- **PROVIDED DATA**:
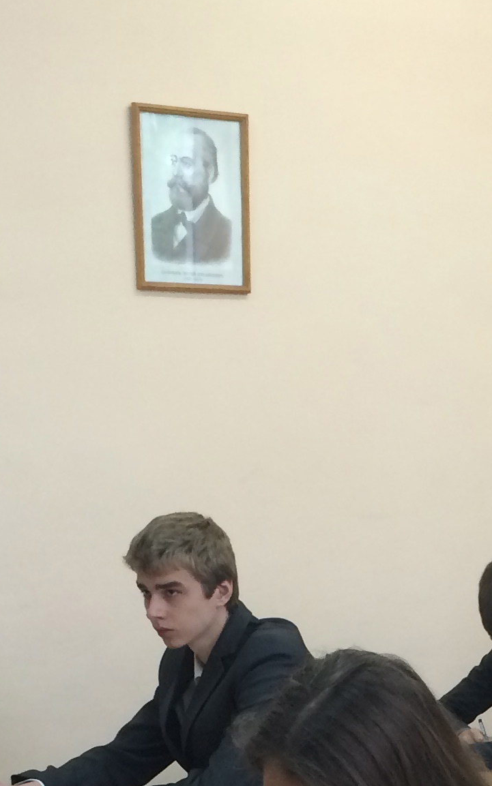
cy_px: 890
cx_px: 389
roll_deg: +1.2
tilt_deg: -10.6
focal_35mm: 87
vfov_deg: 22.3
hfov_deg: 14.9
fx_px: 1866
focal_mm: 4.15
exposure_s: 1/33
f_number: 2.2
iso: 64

- **WHAT THE EXERCISE ASKS**:
In transcribing the lines above, omit the images and keep all else exact.

- **RESPONSE BOX**:
cy_px: 890
cx_px: 389
roll_deg: +1.2
tilt_deg: -10.6
focal_35mm: 87
vfov_deg: 22.3
hfov_deg: 14.9
fx_px: 1866
focal_mm: 4.15
exposure_s: 1/33
f_number: 2.2
iso: 64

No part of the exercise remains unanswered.